* [TASK DIRECTIONS]
The lines to retype are the one with "left elbow: (227, 287)" and all that follow it to the end of the entries below; copy them exactly and nothing else.

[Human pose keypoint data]
- - -
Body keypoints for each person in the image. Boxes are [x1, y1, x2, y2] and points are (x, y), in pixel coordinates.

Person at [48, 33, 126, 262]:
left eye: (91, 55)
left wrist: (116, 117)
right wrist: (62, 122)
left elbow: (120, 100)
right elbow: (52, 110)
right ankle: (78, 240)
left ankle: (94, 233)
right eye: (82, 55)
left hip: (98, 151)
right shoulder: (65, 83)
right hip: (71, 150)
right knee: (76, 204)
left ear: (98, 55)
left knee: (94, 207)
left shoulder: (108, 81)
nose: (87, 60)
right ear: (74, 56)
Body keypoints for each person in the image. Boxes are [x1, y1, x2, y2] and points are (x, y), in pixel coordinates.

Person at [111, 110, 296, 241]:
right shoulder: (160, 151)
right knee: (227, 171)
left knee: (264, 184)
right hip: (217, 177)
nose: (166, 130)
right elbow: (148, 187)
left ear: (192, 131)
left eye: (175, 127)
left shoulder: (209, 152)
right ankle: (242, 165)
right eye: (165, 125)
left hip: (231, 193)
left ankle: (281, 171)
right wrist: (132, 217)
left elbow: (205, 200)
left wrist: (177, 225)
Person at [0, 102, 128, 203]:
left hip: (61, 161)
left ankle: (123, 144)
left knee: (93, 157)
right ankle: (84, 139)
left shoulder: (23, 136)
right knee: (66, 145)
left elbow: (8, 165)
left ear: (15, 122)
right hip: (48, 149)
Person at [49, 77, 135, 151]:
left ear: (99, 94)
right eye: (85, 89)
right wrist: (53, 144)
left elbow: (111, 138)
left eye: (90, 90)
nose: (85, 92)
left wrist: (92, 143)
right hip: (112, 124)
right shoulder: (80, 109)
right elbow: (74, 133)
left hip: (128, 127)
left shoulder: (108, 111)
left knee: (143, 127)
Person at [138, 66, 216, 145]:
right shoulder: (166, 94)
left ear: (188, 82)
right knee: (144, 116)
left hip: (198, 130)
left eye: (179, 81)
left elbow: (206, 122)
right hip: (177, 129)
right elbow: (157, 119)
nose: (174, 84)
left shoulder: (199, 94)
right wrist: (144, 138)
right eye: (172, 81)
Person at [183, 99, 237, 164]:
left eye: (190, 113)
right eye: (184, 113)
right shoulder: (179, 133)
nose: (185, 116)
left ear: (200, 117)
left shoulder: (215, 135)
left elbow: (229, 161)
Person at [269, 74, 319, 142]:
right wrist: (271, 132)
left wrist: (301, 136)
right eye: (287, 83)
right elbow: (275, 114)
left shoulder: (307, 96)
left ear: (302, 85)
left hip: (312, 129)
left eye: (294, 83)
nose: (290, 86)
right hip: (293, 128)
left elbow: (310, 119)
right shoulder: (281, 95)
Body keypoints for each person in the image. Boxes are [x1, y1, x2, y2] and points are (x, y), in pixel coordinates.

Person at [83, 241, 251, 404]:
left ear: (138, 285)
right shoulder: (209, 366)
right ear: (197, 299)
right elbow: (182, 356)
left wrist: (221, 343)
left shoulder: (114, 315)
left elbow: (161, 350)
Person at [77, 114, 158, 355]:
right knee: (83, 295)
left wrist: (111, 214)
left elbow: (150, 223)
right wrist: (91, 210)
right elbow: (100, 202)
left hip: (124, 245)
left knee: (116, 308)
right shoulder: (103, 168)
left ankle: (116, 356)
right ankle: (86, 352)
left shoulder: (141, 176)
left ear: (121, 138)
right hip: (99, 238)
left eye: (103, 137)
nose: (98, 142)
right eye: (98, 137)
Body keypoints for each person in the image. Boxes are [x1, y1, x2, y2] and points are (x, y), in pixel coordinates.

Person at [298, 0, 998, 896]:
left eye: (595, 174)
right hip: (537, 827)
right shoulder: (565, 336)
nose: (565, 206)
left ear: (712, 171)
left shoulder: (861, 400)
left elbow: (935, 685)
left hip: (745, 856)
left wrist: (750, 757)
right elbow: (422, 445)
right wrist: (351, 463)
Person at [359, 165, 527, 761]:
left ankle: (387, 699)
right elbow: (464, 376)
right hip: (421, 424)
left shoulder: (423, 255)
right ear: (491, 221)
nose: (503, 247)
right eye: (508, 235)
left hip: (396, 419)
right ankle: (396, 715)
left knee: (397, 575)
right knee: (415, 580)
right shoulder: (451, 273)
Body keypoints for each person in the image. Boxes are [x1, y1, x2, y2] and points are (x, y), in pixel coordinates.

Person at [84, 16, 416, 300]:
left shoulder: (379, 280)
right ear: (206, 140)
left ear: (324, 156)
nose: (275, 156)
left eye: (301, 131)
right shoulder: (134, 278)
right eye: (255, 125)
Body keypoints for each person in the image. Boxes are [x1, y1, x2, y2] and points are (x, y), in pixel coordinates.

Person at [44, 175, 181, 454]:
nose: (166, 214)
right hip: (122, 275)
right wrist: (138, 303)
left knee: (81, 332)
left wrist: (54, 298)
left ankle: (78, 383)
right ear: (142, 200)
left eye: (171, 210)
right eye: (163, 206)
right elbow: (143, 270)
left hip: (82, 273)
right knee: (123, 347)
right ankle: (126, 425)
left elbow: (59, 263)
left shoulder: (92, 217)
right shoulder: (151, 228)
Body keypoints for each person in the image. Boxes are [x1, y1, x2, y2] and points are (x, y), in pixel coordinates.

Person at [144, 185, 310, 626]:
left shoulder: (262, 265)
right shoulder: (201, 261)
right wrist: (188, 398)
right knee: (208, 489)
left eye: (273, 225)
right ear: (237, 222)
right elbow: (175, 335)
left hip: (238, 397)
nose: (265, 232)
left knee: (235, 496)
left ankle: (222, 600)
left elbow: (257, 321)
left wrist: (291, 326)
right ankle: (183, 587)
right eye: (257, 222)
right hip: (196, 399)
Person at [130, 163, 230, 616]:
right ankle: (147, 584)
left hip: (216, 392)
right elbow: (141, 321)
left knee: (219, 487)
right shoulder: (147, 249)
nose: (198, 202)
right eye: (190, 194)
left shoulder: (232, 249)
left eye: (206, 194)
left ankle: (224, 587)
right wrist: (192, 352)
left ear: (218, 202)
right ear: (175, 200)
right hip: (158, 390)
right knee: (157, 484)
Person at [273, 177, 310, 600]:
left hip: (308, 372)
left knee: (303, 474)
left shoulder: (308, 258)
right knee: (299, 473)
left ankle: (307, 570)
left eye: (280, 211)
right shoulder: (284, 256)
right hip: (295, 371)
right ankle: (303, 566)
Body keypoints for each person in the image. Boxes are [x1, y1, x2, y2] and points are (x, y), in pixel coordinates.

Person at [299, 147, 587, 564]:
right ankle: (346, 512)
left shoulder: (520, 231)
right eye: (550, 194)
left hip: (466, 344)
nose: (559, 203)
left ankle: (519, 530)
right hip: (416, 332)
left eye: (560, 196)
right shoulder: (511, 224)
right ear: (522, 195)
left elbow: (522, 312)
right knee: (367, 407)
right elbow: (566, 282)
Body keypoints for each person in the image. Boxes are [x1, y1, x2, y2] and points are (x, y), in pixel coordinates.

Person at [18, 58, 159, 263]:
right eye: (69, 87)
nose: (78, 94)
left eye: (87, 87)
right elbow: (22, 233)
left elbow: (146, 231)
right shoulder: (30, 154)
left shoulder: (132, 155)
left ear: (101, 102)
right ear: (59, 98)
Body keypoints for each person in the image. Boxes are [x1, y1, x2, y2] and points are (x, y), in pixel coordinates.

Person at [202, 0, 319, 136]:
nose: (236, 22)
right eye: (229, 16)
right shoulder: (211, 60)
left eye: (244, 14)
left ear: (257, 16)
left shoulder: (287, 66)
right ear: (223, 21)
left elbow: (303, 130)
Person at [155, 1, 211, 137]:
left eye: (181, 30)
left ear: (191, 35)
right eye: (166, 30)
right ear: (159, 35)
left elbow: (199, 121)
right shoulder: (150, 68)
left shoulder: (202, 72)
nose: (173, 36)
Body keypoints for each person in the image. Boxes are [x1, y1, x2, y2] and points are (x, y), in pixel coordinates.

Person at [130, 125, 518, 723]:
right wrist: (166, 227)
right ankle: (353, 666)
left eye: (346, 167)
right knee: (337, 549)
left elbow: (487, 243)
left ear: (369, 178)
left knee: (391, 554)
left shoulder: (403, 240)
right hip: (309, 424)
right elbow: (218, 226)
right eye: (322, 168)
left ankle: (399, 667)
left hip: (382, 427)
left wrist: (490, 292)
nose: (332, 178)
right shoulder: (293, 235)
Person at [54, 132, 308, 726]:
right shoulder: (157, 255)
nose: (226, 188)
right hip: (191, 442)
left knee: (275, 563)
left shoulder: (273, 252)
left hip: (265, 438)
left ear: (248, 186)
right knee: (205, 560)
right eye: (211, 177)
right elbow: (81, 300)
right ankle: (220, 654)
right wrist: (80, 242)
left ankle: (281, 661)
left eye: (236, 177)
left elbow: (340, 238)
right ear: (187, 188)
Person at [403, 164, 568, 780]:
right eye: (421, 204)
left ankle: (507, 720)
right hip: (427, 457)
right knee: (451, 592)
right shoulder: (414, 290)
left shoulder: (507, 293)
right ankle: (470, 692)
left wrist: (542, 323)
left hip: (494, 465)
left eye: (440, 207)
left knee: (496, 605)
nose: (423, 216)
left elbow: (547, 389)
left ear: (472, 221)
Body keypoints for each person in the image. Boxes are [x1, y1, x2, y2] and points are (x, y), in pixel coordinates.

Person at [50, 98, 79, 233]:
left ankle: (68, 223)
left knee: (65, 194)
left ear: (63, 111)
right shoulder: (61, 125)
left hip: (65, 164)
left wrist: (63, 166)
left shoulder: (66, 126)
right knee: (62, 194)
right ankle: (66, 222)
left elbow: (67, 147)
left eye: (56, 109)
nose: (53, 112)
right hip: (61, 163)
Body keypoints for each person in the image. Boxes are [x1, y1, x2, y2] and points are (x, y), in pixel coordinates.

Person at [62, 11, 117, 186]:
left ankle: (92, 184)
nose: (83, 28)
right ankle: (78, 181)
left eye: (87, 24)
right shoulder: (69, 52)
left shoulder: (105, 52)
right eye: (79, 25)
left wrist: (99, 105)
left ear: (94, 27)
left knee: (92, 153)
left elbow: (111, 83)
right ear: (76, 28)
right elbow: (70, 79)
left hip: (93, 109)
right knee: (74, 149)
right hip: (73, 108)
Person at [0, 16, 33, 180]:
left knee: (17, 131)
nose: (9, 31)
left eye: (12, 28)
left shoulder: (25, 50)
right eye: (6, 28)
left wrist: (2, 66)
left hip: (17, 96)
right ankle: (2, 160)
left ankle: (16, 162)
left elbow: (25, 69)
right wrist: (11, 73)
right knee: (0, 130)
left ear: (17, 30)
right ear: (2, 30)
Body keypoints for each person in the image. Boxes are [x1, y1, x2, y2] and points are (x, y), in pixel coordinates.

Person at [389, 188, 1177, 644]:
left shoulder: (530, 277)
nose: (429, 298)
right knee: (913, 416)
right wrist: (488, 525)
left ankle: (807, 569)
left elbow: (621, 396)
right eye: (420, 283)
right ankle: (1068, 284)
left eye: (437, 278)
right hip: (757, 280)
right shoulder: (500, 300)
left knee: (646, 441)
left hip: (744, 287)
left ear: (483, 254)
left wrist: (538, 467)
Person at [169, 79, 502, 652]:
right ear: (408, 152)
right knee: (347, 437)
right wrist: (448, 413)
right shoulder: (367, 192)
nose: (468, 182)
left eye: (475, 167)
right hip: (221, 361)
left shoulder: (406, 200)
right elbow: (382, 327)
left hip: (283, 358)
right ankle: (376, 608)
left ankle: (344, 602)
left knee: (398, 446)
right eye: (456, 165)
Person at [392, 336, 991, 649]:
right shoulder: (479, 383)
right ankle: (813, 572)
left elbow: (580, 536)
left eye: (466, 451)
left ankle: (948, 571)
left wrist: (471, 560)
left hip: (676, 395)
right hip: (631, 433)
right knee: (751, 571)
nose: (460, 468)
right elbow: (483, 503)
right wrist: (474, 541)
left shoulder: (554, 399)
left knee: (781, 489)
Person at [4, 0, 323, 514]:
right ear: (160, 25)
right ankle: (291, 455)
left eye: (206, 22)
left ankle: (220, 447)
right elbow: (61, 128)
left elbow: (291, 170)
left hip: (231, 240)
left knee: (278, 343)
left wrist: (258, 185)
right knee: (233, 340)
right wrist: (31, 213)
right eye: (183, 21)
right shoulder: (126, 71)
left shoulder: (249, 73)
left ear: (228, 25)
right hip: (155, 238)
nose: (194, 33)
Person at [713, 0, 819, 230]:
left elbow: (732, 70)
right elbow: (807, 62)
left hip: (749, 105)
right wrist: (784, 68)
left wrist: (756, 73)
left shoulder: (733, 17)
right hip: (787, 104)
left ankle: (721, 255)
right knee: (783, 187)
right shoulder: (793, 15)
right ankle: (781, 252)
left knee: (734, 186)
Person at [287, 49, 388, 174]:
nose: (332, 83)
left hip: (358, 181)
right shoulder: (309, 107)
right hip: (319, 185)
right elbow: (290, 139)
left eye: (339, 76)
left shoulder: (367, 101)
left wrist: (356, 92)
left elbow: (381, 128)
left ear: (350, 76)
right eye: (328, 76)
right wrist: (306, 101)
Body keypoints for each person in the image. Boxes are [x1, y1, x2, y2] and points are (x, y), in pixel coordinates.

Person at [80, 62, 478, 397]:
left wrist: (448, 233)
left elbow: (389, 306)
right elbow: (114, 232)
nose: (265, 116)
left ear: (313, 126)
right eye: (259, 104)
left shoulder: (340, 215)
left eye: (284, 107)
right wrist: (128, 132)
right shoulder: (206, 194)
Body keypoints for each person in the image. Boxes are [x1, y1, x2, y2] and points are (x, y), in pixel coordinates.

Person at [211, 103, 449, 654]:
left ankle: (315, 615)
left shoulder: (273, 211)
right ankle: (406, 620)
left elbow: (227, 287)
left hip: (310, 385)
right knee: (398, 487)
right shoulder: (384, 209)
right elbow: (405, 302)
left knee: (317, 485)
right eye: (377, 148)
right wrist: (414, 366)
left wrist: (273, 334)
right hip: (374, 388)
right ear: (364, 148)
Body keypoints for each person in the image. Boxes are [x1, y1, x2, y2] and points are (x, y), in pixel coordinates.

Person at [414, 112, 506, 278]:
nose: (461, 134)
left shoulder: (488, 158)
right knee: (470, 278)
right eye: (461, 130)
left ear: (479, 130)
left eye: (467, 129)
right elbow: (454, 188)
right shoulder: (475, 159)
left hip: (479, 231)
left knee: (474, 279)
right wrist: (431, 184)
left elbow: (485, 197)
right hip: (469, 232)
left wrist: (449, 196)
- - -
* [RESULT]
left elbow: (227, 287)
left hip: (310, 385)
right knee: (398, 487)
right shoulder: (384, 209)
right elbow: (405, 302)
left knee: (317, 485)
right eye: (377, 148)
right wrist: (414, 366)
left wrist: (273, 334)
right hip: (374, 388)
right ear: (364, 148)
Body keypoints for each person in the image. Boxes are [x1, y1, x2, y2] and points are (x, y), in pixel coordinates.

Person at [414, 112, 506, 278]:
nose: (461, 134)
left shoulder: (488, 158)
right knee: (470, 278)
right eye: (461, 130)
left ear: (479, 130)
left eye: (467, 129)
right elbow: (454, 188)
right shoulder: (475, 159)
left hip: (479, 231)
left knee: (474, 279)
right wrist: (431, 184)
left elbow: (485, 197)
right hip: (469, 232)
left wrist: (449, 196)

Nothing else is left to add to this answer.